Research

Impacts of waves on air-sea momentum and heat fluxes

Momentum and heat fluxes, which are computed using COARE algorithms, are influenced by waves. This contribution is parameterized in this algorithm using wave roughness: one formula uses wind speeds while the other uses wave age and wave slopes as inputs. These formulations assumes a wind age of 1.2 (which means wind-driven short waves) and assumes wind-wave alignment. However, this assumption is often not true in presence of long waves (or swells) and during misalignment of waves and winds. In collaboration led by Dr. Hyodae Seo, we are investigating these assumptions using in-situ observations from EKAMSAT field campaign and atmosphere, ocean and wave coupled models following the approach from Sauvage et al. 2023. This work began as a collaborative project during my PhD and has since evolved into a postdoctoral appointment at UH with Hyodae, through EKAMSAT project funded by US Office of Naval Research. We are examining these cases across a range of meteorological regimes, including springtime heating, hurricanes, and the winter monsoon.

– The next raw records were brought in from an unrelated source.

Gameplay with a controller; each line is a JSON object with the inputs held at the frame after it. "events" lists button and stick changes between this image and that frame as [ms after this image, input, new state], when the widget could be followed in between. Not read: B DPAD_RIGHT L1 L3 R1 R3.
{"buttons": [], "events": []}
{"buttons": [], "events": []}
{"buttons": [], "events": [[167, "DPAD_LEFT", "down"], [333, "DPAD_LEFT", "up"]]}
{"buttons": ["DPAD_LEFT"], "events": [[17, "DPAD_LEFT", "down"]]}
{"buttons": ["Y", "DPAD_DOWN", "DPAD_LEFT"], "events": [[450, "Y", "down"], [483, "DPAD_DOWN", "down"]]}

Impacts of salinity stratification in driving lateral gradients in Northern Indian Ocean

My research explores the multi-scale physical processes that govern sea surface temperature (SST) in the Northern Indian Ocean—a region where solar radiation and significant freshwater influx create a unique laboratory for air-sea interaction. Using a combination of high-resolution in-situ observations, remote sensing, and 1-D numerical modeling (GOTM), I investigate how salinity-driven stratification modulates the ocean’s response to atmospheric forcing.

Formation of Diurnal Warm Layers (DWLs) is a dominant feature in the Northern Indian Ocean, particularly under low wind speeds and high solar radiation. These features play a crucial role in atmosphere-ocean interactions. Using drifting meteorological buoys, we observed that lateral gradients in DWL evolution can be remarkably intense over distances as short as 30 km. These differences, driven by a combination of synoptic cold-pool events and mesoscale advection, significantly modify the Turbulent Kinetic energy budget and can shift DWL depths by O(10 m).

While satellite data often smooths over these features, our in-situ observations and modeling results (published in the Journal of Physical Oceanography) reveal that lateral differences in diurnal SST amplitude can reach extremes of 1.4°C. These results suggest that small-scale salinity stratification is one of the drivers of SST variability in freshwater-dominated basins.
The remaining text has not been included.